Mr. Hubbard said the prisoner seemed to have made two various
statements. In the first place he told the constable he had had the mop
in his possession a month, the same as he told the Magistrates, and now
he told the Jury that he had just picked it up. Here they found the man
in possession of another man's property, and he had to give a reason why
that property, belonging to another, was in his possession. Otherwise,
it was inferred that he had converted it to his own use - in fact, that
he had stolen it. The prisoner in this case had made two statements, and
it was for the Jury to decide whether they believed his statement, or
whether they were to infer that he was untruthful in what he stated. As
he had told an untruth, the fact that he had stolen the mop might be
fairly inferred.
The Recorder said it was a very simple case, and the evidence was
very short. The prisoner said he thought the mop was useless and one
that had been thrown away, and that he used it to get along with. If it
were true that he thought it belonged to nobody and had been thrown
away, he would have a perfect right to take charge of it until he found
it belonged to somebody else, and he would be acting within his rights
in using it. But his story did not seem to be a very true one. he could
not think a man would be walking about at a quarter to one, practically
in the middle of the night, looking for someone to help him along. It
was a time when most people were in bed, and it seemed the more
remarkable that a man who had rheumatism, as prisoner said he had,
should be walking about in the middle of the night. And when the police
came he did not tell the truth, and say, as one would expect him to do,
that he had picked it up and thought it did not belong to anyone, but he
goes into the story that he was lame and had to go home and fetch the
mop, and that he had had it a month. If they thought a man who would
tell such a story to the policeman, would tell the truth in other
matters, they were at liberty to believe him, but he should have thought
that if one part of the story were true he would have told the truth to
the other, which he did not seem to have done, and the Jury must take
that into consideration, when they considered whether his story as to
his thinking the mop was useless and did not belong to anyone was a true
one or not. It was for the Jury to say whether they thought his story
was correct, or that he was walking about, probably looking for
what he could get, and that although he knew perfectly well the mop
belonged to someone else, he thought it a good opportunity to take it,
in the middle of the night, and did so.
The Jury found the prisoner guilty, and he admitted having been
convicted of felony at the Deal Quarter Sessions in 1898.

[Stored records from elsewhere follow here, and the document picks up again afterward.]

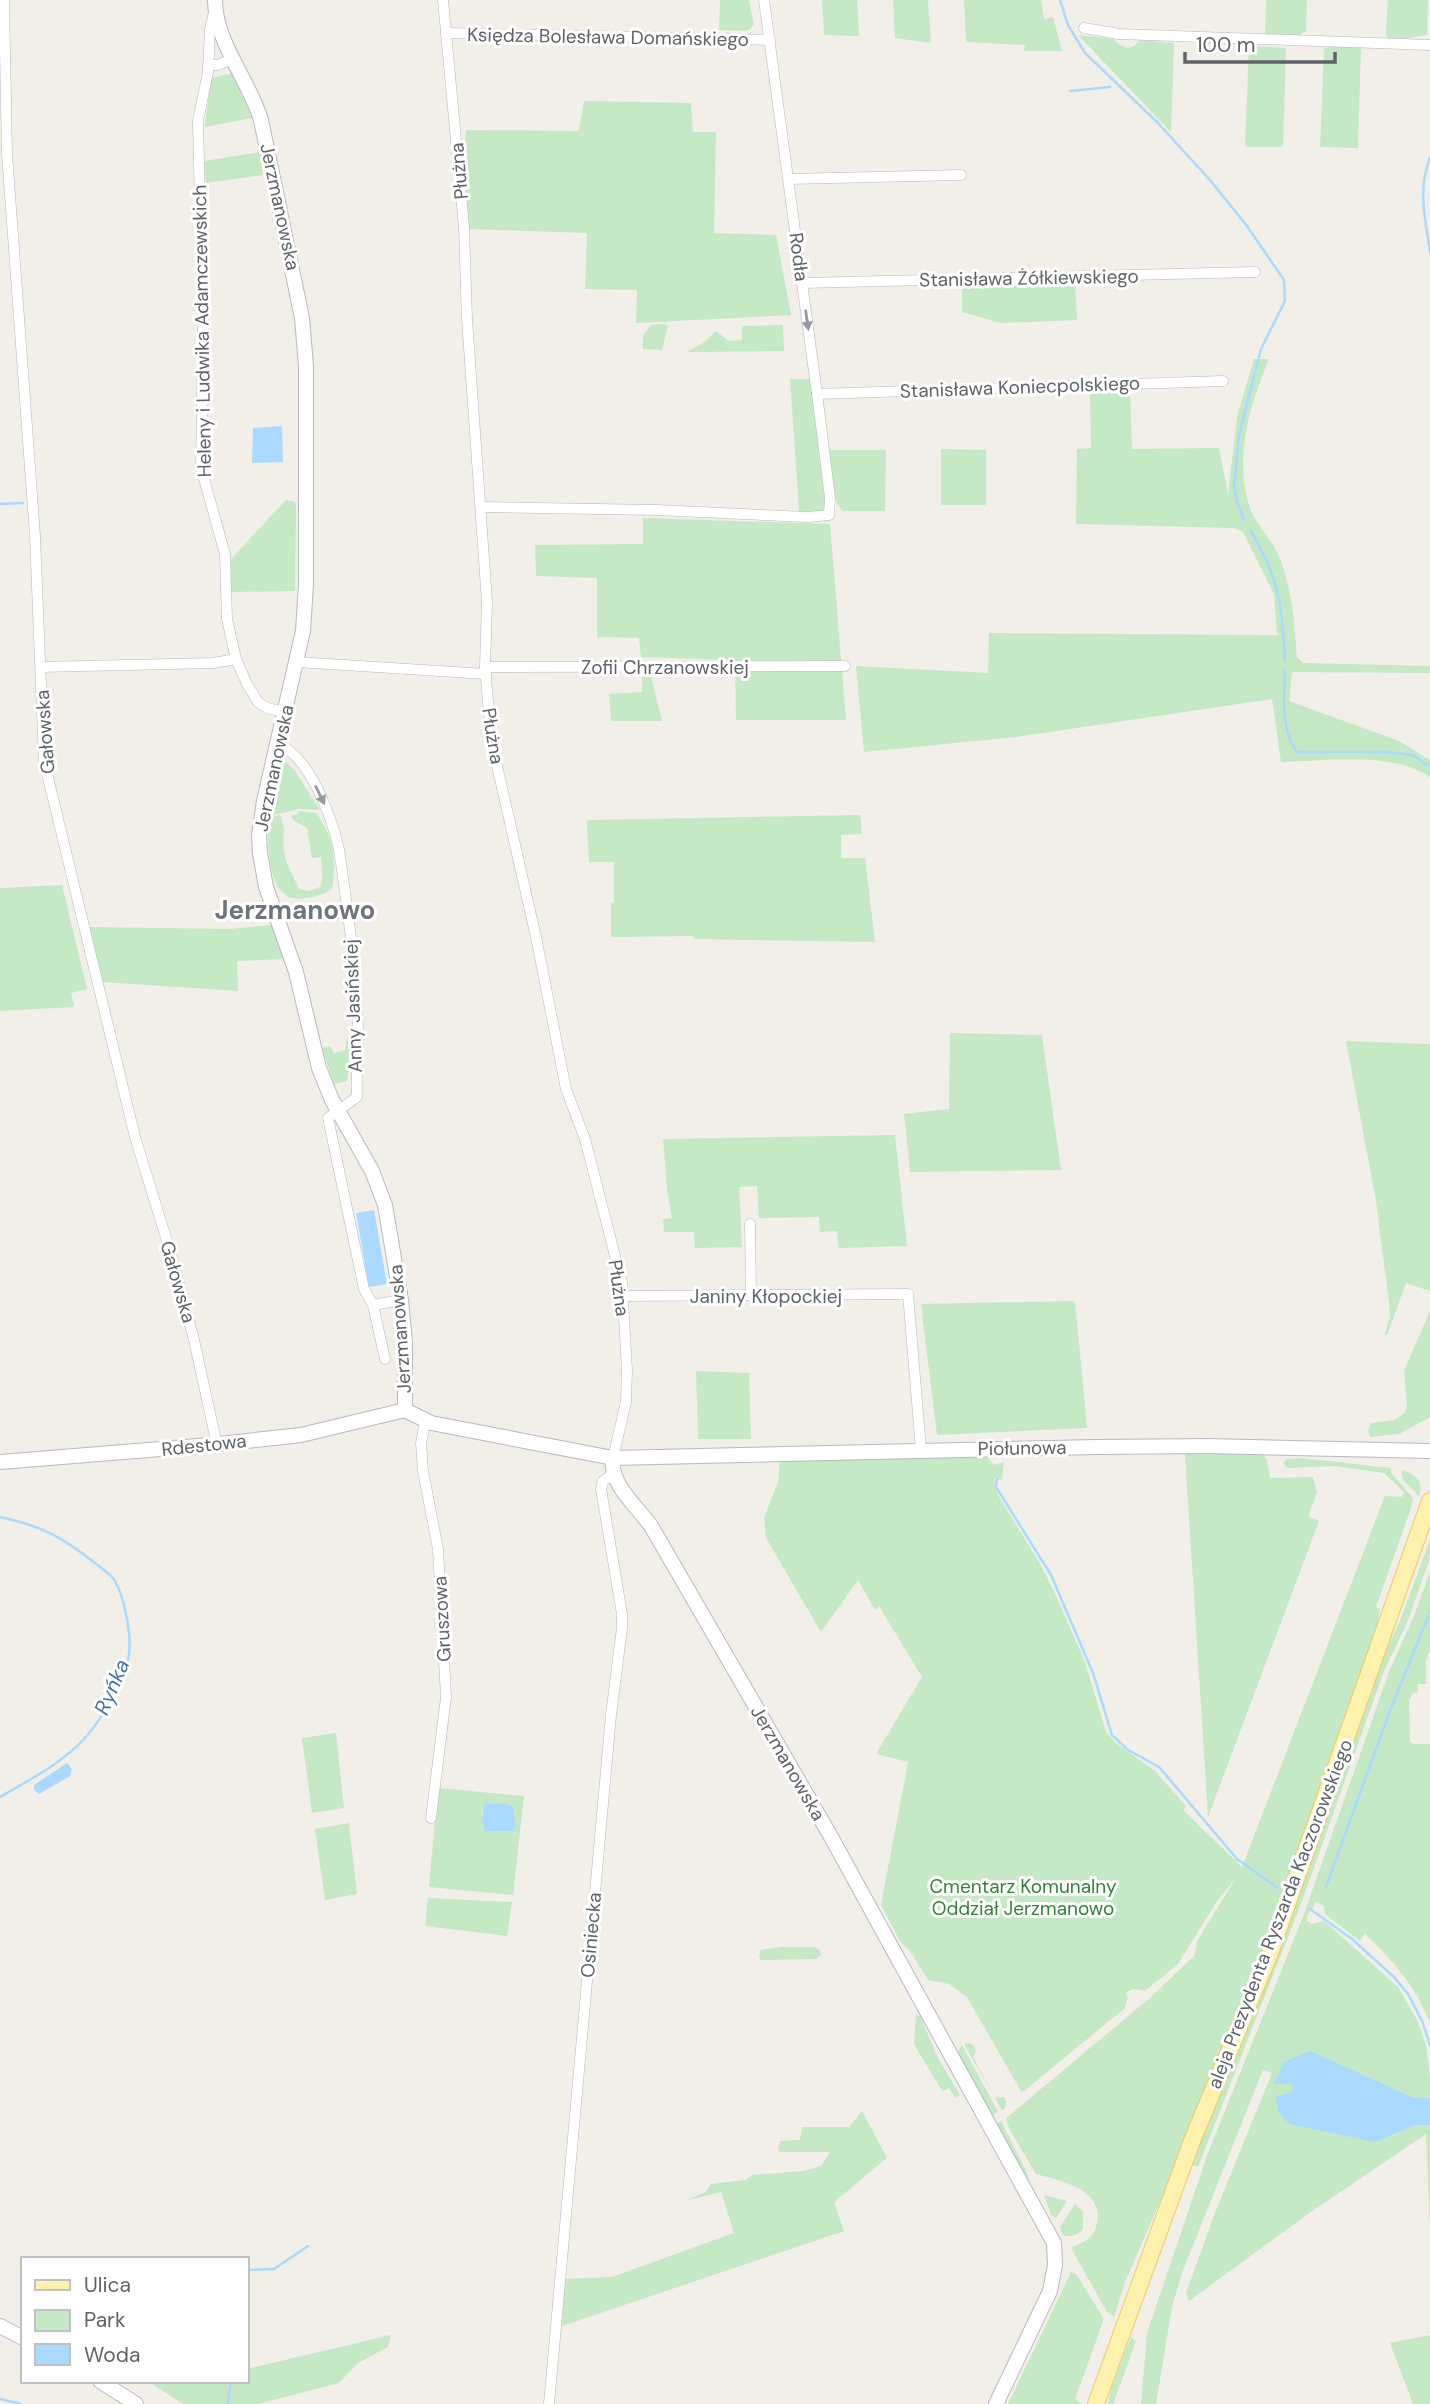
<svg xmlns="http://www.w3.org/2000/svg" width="1430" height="2404" viewBox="0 0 1430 2404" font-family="'DM Sans',sans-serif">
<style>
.green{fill:#c5e8c5;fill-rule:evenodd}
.water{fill:#aadaff}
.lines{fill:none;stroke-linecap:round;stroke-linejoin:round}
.stream{stroke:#aadaff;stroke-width:2.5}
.street-casing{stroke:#b5b8bc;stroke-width:11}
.secondary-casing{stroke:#b6babf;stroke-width:16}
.primary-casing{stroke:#f2c960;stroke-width:18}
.street{stroke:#fff;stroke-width:10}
.secondary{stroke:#fff;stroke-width:14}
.primary{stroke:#fff2af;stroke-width:16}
.oneway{fill:#979a9d}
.labels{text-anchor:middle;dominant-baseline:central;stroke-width:6;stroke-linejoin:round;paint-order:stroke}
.street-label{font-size:19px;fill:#5f6368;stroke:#fff}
.park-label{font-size:19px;fill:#348238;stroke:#fff}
.water-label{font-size:21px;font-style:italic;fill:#4174aa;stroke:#fff}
.district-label{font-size:26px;font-weight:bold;fill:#70757a;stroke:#fff}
</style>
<rect width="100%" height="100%" fill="#f1efe8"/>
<!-- green -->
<g class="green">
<path d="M720,0H749L754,25L747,31L719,30Z"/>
<path d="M822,0H857L859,36L824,35Z"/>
<path d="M893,0H928L931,43L895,38Z"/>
<path d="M964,0H1041L1044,19L1053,17L1062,51H1024L1025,45L966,42Z"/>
<path d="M1266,0H1307L1306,31L1297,36L1265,35Z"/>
<path d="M1388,0H1428L1427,35L1404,39L1388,38L1386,34Z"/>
<path d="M1078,35L1114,39L1120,45L1127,48L1133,47L1140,40L1174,43L1171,132Z"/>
<path d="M1249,46L1286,48L1283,147H1245Z"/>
<path d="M1328,47H1361L1358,148L1320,147L1324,49Z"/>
<path d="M233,73L252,118L205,127L211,78Z"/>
<path d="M584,101L691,103L693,132H716L714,233L776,235L791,315L636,323L637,290L585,289L587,233L469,229L463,156L466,130L579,131Z"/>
<path d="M259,152L264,175L206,183L205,161Z"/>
<path d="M1075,283L1077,320L1001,323L962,312V287Z"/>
<path d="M661,324L668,325L662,350L643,349V336L651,325Z"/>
<path d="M783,325L784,351L687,352L703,343L716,331L729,341L742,340V326Z"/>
<path d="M1254,359H1269C1250,404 1234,457 1249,505C1254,522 1269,536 1277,552C1292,584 1294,621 1297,657L1303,663L1430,666V673L1292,672L1289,701L1399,741L1430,760V777C1391,751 1326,761 1281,762L1272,699L1016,737L864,752L856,666L988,673L989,633L1277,635L1274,594L1243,532L1234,528L1076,524L1077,449L1091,448L1090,391L1130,390L1132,449L1219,448L1228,494L1237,417Z"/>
<path d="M790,379H810L826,512L799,511Z"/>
<path d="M941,449L986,450V505H941Z"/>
<path d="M827,450H886L885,511H843L837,504Z"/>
<path d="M286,500L295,502L296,507L295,591L230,592L229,565L232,558Z"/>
<path d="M643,518L830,524L846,720H736L735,660L641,657L639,638L597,637V578L536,576L535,545L643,544Z"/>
<path d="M651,676L662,721H611L609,694L642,692V677Z"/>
<path d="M284,760L295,771L320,810L298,809L271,816L266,827L269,804L273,805Z"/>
<path d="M298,811L316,813C334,838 337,858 332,889C323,894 316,897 306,898C276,904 271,873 269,850C268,837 267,828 273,817L280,815C287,832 282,834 284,850C285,863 294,877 299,889L309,891L320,887L322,879L321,857L312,858L307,828L293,820L292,815L298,814Z"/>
<path d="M860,815L862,834L841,835V858H865L875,942L694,939L693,936L611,937V903H614V862H589L587,820Z"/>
<path d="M62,885L87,989L71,993L74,1007L0,1011V888Z"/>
<path d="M272,925L284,959L237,961L238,991L102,982L88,927L230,929Z"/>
<path d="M950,1033L1042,1035L1061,1170L910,1172L904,1114L949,1109Z"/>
<path d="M347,1038H352L347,1081L334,1084L322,1048L330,1046L334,1053L345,1050Z"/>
<path d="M1346,1041L1430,1044V1291L1406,1283L1387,1335H1385L1390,1316L1389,1303L1376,1201Z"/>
<path d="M895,1135L907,1246L839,1248L837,1231L820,1232L819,1217L759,1218L757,1186L739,1187L742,1247L695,1248L694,1232H664L663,1219L672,1218L667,1189L663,1139Z"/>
<path d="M1075,1301L1087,1428L937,1435L921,1304Z"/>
<path d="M1430,1311V1417L1399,1434L1370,1437L1368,1430L1371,1423L1394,1420L1405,1413L1407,1404L1404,1371Z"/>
<path d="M696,1371L749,1373L751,1439H698Z"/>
<path d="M1185,1454H1261L1267,1459L1270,1478L1313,1477L1317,1493L1308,1516L1319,1521L1208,1817Z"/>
<path d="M979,1456L987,1457L994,1465L1004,1462L1002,1480L994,1478L998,1495L1042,1567L1057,1598L1085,1662L1106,1732L1116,1743L1155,1771L1186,1806L1183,1810L1242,1867L1385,1496L1402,1497L1404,1492L1384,1473L1335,1466L1287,1468L1283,1463L1287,1459L1301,1458L1391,1468V1473L1413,1498L1410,1511L1376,1607L1380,1609L1376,1636L1269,1937L1175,2167L1125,2282L1114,2317L1107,2312L1071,2248C1084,2242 1094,2239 1097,2223C1104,2189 1061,2181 1036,2174L1009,2128L1006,2118L1151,1997L1195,1955L1197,1941L1236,1878L1217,1901L1178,1964L1145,1991L1133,1989L1126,1993L1128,1997L1125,2008L1024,2091H1021L967,1997L949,1984L928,1980L910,1951L901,1943L881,1905L908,1762L876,1754L922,1677L879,1606L875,1610L858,1580L821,1632L766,1538L764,1518L778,1482L780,1461Z"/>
<path d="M1401,1470C1415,1473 1424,1481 1419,1496L1403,1480Z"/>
<path d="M1430,1540V1558L1407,1623L1384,1671L1302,1901L1198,2167L1191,2165L1378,1668L1401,1618Z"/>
<path d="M1430,1572V1650L1426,1660V1684H1418V1692L1413,1693L1409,1700L1410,1742L1413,1744H1430V2023C1417,1988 1392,1959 1365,1934L1360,1941L1325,1914L1324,1906L1316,1902L1307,1916V1921L1312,1924L1324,1921L1398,1987L1417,2020L1426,2045L1430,2076V2229L1426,2134L1308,2214L1189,2301L1186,2293L1215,2213L1272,2073L1263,2070L1182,2273L1172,2307L1156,2404H1141L1147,2333L1208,2153L1304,1914L1390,1669L1414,1616Z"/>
<path d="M336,1733L344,1808L312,1813L302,1738Z"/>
<path d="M438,1788L524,1796L513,1895L429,1887ZM503,1803L514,1831H485C479,1809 481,1805 503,1803Z"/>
<path d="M349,1823L357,1894L325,1900L315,1829Z"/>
<path d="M428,1898L512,1902L507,1936L425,1926Z"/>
<path d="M782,1947H815L820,1951L821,1955L815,1959L761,1960L759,1955L761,1950Z"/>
<path d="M916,2015L920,2016L938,2058L960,2095L955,2098L949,2088L942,2091L914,2044Z"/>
<path d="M969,2043L974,2046L976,2051L973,2057L995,2098L1004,2097L1006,2101L1005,2108L1002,2110L964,2044Z"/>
<path d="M962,2045L998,2112L992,2115L986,2110L959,2061L958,2052Z"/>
<path d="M862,2111L887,2158L834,2202L844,2231L562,2326L565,2279L612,2277L734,2233L721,2192L684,2201L706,2192L711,2184L745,2180L752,2175L804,2171L821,2166L830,2152H782L778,2151L780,2141L800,2140L802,2127H849Z"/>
<path d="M1001,2121L1028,2175L1029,2180L994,2125Z"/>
<path d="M1044,2195L1067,2201L1056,2218L1051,2215Z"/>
<path d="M1075,2204L1083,2212V2229C1077,2235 1070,2239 1062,2234L1060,2227Z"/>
<path d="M1071,2272L1076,2274L1104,2319L1075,2399L1082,2404H1008Z"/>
<path d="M391,2335L388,2347L358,2363L339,2383L258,2404H183L148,2381H247V2369Z"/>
<path d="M1430,2335V2404H1413L1390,2343Z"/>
<path d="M1131,2337L1136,2341L1113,2404H1108L1112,2386Z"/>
</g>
<!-- water -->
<g class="water">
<path d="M282,426L283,462L252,463L253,428Z"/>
<path d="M374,1210L387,1284L369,1287L356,1213Z"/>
<path d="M67,1763L72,1769L70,1776L39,1794L34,1790V1785Z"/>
<path d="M503,1803L513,1807L515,1825L514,1831H485L482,1820L484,1806L486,1804Z"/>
<path d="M1310,2051L1414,2098H1430V2125H1415L1375,2142L1289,2124L1279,2113L1275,2097L1293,2092L1292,2084H1274L1284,2062Z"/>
</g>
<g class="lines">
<!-- stream -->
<g class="stream">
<path d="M1060,0L1068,25L1085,53L1157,122L1210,180L1247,226L1284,280L1285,301L1261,349L1239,435L1234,487L1237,502L1244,520"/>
<path d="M1070,91L1110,87"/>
<path d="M1430,157C1417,193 1426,219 1430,254"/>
<path d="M0,504L23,503"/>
<path d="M1251,531C1280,581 1282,604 1285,661"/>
<path d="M1285,671C1284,696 1281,733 1297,752H1385L1413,755L1430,767"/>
<path d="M997,1479L996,1487L1051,1575L1093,1673L1112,1735L1128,1750L1159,1767L1237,1859L1278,1888"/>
<path d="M0,1517C42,1526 62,1537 95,1563C101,1568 111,1574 115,1581C125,1599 133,1640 128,1660C122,1684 101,1721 84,1739C61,1764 29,1780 0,1797"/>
<path d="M1326,1887L1391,1708L1430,1612"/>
<path d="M1310,1909L1352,1939L1394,1977L1408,1994L1423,2023L1430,2046"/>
<path d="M247,2270L274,2269L308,2246"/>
<path d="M0,2399L21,2404"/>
<path d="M228,2404L231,2381"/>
</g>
<defs>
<g id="street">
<path d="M4,0L7,154L35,536L44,761L135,1137L171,1254L194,1340L217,1445"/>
<path d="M443,0L464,227L467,319L487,602L485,667L490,725L495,757L536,937L566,1089L585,1139L622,1283L627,1370L626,1402L613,1458"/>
<path d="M214,12L210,30L208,72L198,121L203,333L201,468L225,554L227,619L236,659L247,684L258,702L267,708L285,712"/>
<path d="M1084,28L1119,34L1430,45"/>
<path d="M446,33L770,40"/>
<path d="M208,65H218L234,58"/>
<path d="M789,179L961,175"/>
<path d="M803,283L1255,272"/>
<path d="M817,394L1223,381"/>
<path d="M481,507L657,510L807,517L829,515L830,498L819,409L764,0"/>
<path d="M297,662L486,674"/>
<path d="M41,667L213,663L236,659"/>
<path d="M485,667L845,666"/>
<path d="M277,744C310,755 332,819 339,849C348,913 358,978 358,1043C358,1061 356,1078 357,1097L328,1118L364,1289L373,1305L385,1359"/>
<path d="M750,1224L751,1296"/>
<path d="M623,1296L908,1294L921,1450"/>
<path d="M373,1305L401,1300"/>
<path d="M425,1422L421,1443L423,1471L438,1549L446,1697L431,1818"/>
<path d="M549,2404L611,1715L622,1628V1614L601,1489L603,1481L613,1474"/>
</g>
<g id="secondary">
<path d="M215,0C215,42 249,80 261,120L302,318L306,366V584L303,631L264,801L259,835L260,853L266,887L296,972L319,1068L332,1100L372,1171L385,1205L401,1300L405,1342V1410"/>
<path d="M405,1410L431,1423L613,1458L1096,1447L1206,1446L1430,1451"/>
<path d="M613,1458C609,1484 637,1506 651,1526L830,1835L1054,2243L1055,2265L1050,2291L996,2404"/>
<path d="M0,1462L210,1445L301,1435L405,1410"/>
<path d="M0,2326L23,2338"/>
<path d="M100,2381L136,2404"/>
</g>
<path id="primary" d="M1096,2404L1192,2141L1270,1953L1430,1501"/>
</defs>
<!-- street casing -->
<use href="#street" class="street-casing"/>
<!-- secondary casing -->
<use href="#secondary" class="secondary-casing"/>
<!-- primary casing -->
<use href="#primary" class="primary-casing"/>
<!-- street -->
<use href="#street" class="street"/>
<!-- secondary -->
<use href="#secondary" class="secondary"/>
<!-- primary -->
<use href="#primary" class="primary"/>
</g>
<!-- one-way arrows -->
<defs><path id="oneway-solid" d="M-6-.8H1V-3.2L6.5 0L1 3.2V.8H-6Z" transform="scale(1.75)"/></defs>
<g class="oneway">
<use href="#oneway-solid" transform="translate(807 320) rotate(82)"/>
<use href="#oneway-solid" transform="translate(320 795) rotate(64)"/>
</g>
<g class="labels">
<!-- street labels -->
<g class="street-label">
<text transform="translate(608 37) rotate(1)">Księdza Bolesława Domańskiego</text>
<text transform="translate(459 171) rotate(-95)">Płużna</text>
<text transform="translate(280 207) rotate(78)">Jerzmanowska</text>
<text transform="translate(799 257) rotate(83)">Rodła</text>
<text transform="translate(1029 278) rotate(-1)">Stanisława Żółkiewskiego</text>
<text transform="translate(202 331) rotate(-91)">Heleny i Ludwika Adamczewskich</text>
<text transform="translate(1020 387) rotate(-2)">Stanisława Koniecpolskiego</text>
<text x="665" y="667">Zofii Chrzanowskiej</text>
<text transform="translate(45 732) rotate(-94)">Gałowska</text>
<text transform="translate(493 736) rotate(81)">Płużna</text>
<text transform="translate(274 768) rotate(-78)">Jerzmanowska</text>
<text transform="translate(353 1006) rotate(-92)">Anny Jasińskiej</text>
<text transform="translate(178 1282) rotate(74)">Gałowska</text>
<text transform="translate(619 1288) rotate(82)">Płużna</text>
<text x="766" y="1296">Janiny Kłopockiej</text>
<text transform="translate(400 1329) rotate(-94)">Jerzmanowska</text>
<text transform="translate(204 1445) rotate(-6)">Rdestowa</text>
<text transform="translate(1022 1448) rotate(-1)">Piołunowa</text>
<text transform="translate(442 1619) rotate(-93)">Gruszowa</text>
<text transform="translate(788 1763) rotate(60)">Jerzmanowska</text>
<text transform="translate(1280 1914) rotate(-69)">aleja Prezydenta Ryszarda Kaczorowskiego</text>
<text transform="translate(591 1935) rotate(-85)">Osiniecka</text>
</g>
<!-- park labels -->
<g class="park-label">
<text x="1023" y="1886">Cmentarz Komunalny<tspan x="1023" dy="22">Oddział Jerzmanowo</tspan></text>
</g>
<!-- water labels -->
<g class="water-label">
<text transform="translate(112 1687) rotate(-67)">Ryńka</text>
</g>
<!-- district labels -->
<g class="district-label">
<text x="295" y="910">Jerzmanowo</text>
</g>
</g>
<!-- legend -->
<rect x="21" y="2257" width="228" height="126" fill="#ffffff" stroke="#bfc1c3" stroke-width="2"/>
<rect x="35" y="2280" width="35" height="10" fill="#fff2af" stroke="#bfc1c3" stroke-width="2"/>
<text x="84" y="2292" font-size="21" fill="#5f6368">Ulica</text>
<rect x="35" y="2310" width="35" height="21" fill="#c5e8c5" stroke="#bfc1c3" stroke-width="2"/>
<text x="84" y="2327" font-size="21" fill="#5f6368">Park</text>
<rect x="35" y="2344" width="35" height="21" fill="#aadaff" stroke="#bfc1c3" stroke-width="2"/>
<text x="84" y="2362" font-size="21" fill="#5f6368">Woda</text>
<!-- scale -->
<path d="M1185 52v10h150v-10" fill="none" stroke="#5f6368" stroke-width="3.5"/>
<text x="1196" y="52" font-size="21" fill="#5f6368" stroke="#ffffff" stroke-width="5" paint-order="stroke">100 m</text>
</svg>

In reply to the Recorder, Sup. Chaney said the prisoner was a native
of Sandwich, and had, in fact, been a tradesman there. he had, however,
of late frequented public houses, given way to drink, and committed
petty thefts.
The Recorder said it was of course a very small felony, and if
prisoner had not been charged before he should have dealt very leniently
with him, and probably given him a days' imprisonment. But unfortunately
he had been before the Court before, and from what the police said he
seemed to have taken to drink and to be fast going down hill. Prisoner
had, however, already been in gaol two months, waiting to be tried, and
he thought that should be taken into consideration. Probably if he went
to prison for another month he would have time to think over his foolish
conduct; at all events he would be kept from drink. The sentence of the
Court was that he be kept to hard labour for one month.